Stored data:
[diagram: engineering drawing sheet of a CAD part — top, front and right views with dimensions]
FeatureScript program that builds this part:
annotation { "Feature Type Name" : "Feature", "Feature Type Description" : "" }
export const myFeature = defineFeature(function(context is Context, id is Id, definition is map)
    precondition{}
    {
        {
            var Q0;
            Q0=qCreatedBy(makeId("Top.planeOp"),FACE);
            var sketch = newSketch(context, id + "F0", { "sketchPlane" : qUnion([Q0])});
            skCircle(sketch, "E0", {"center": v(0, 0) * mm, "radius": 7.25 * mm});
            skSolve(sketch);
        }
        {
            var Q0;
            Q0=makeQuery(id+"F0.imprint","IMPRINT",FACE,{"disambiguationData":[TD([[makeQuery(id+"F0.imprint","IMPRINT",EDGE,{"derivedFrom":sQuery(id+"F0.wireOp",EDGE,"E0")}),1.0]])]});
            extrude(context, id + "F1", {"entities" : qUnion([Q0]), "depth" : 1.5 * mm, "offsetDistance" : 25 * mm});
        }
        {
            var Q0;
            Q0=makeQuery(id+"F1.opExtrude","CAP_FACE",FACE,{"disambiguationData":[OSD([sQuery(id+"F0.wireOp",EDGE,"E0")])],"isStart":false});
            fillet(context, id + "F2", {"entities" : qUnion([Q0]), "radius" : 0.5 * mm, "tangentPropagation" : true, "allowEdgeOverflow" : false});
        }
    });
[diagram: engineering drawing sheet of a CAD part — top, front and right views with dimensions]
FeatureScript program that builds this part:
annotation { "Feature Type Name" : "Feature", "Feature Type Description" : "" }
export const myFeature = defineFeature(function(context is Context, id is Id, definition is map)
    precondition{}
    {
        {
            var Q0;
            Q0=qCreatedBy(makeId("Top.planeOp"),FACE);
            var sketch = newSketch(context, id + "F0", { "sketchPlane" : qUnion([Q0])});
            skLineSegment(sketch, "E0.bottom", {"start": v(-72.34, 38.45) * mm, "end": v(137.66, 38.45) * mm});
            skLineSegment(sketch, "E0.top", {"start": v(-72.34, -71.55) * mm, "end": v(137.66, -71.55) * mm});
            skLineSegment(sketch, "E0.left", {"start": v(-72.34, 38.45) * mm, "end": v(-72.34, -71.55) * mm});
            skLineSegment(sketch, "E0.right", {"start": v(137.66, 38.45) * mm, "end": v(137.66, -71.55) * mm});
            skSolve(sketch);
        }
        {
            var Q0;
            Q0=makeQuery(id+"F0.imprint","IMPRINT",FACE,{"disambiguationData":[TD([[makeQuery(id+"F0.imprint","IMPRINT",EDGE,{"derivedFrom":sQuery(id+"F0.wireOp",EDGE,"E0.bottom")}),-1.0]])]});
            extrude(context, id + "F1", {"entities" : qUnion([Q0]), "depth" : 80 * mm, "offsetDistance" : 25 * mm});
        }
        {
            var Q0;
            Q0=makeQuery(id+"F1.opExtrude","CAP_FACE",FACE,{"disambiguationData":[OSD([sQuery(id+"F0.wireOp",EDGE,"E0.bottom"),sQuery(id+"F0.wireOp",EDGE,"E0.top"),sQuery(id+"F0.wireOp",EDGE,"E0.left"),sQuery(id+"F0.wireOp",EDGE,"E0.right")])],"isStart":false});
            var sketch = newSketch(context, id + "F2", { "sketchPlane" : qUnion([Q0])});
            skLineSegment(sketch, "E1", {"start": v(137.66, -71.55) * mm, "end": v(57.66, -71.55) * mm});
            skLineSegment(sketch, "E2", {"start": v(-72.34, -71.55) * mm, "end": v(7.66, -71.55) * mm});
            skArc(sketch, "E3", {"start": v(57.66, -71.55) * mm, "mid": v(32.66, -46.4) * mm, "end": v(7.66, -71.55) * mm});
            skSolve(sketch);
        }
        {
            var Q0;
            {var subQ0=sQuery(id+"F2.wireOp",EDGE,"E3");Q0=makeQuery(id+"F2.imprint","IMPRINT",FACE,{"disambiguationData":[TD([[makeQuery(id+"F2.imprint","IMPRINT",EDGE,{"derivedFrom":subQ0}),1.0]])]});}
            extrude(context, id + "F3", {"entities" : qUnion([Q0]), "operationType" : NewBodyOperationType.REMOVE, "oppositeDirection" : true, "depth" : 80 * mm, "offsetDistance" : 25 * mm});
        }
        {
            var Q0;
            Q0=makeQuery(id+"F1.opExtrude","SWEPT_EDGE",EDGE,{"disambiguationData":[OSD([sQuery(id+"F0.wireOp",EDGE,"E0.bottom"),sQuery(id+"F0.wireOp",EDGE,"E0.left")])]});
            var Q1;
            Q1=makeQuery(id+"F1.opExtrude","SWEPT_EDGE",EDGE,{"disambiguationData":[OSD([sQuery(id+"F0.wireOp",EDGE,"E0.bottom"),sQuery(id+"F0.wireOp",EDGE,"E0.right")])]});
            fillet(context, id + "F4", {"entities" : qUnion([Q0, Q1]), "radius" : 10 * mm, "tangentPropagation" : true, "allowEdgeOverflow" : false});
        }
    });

* _Instructions to follow_
Find each line in the entries that contains the string "left", and copy those lines.

* _Task solution_
            skLineSegment(sketch, "E0.left", {"start": v(-72.34, 38.45) * mm, "end": v(-72.34, -71.55) * mm});
            Q0=makeQuery(id+"F1.opExtrude","CAP_FACE",FACE,{"disambiguationData":[OSD([sQuery(id+"F0.wireOp",EDGE,"E0.bottom"),sQuery(id+"F0.wireOp",EDGE,"E0.top"),sQuery(id+"F0.wireOp",EDGE,"E0.left"),sQuery(id+"F0.wireOp",EDGE,"E0.right")])],"isStart":false});
            Q0=makeQuery(id+"F1.opExtrude","SWEPT_EDGE",EDGE,{"disambiguationData":[OSD([sQuery(id+"F0.wireOp",EDGE,"E0.bottom"),sQuery(id+"F0.wireOp",EDGE,"E0.left")])]});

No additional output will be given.